HİÇ DE SIHHATLİ DEĞİLİZ!…

Farkında mısınız!..

Toplum olarak, sürekli geriliyoruz, kavgacı, şiddete meyil edici hale geldik!..

Travma yaratıcı hadiseler, yaşam dünyamızda hız kesmiyor..

Biri bitiyor, diğeri başlıyor..

Yükselen tansiyon her an beyin kanamasına meyil edici ölçüde, bireyden topluma her kesimi, aşağı indirebilir..

Ya mevta, ya bitkisel hayat!..

Sıhhatli bir gün geçiremez hale geldik…

Geçirilmesine dair; efor sarf eden de maalesef yok!?..

Sosyal, siyasal, ekonomik, kültüre çürümüşlüğün, bağnazlığıyla, “üstünlük” adına birbirimizle boğuşuyoruz!l!..

Eller tetikte, yumruklar sıkılı, kaşlar çatık!.. 

***

Yaşamın her alanı, aynı girdap içerisinde üstünler egemenliği altında inim inim inleniyoruz!.. 

Kendine has kurtuluş arayışı içerisinde olsan bile çırpınışlar nafile..

→ Kayıtlı Veriler
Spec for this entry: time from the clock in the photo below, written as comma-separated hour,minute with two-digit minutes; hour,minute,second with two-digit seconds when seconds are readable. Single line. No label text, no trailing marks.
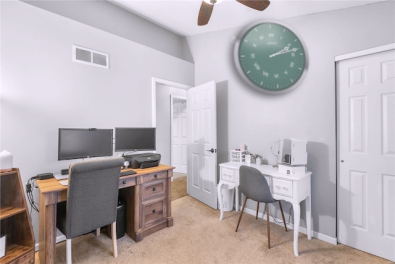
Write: 2,13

→ Etkinlik Yönergeleri
a) Okuma parçasına göre toplum olarak birbirimizle ne adına ve neyle boğuşuyoruz? Bir iki cümleyle açıklayın.
b) Okuma parçasına göre aşağıdaki soruları cevaplayın.
(i) Travma yaratıcı hadiselerin yaşam dünyamızdaki seyri nasıl anlatılıyor?
(ii) Eller, yumruklar ve kaşlar hangi halde tarif ediliyor?
(iii) Kendine has kurtuluş arayışındaki çırpınışlar için ne söyleniyor?
c) Okuma parçasında "Farkında mısınız!.." sözlerinden başlayıp "kesimi, aşağı indirebilir.." sözlerine kadar inen bölümün tamamını aynen çoğaltın.

→ Cevap Anahtarı
a) Okuma parçasına göre birbirimizle "üstünlük" adına boğuşuyoruz. Bu boğuşmayı çürümüşlüğün getirdiği bağnazlıkla sürdürüyoruz.

b)
(i) Hız kesmiyorlar; biri bitiyor, diğeri başlıyor.
(ii) Eller tetikte, yumruklar sıkılı, kaşlar çatık.
(iii) Çırpınışlar nafile.

c)
Farkında mısınız!..

Toplum olarak, sürekli geriliyoruz, kavgacı, şiddete meyil edici hale geldik!..

Travma yaratıcı hadiseler, yaşam dünyamızda hız kesmiyor..

Biri bitiyor, diğeri başlıyor..

Yükselen tansiyon her an beyin kanamasına meyil edici ölçüde, bireyden topluma her kesimi, aşağı indirebilir..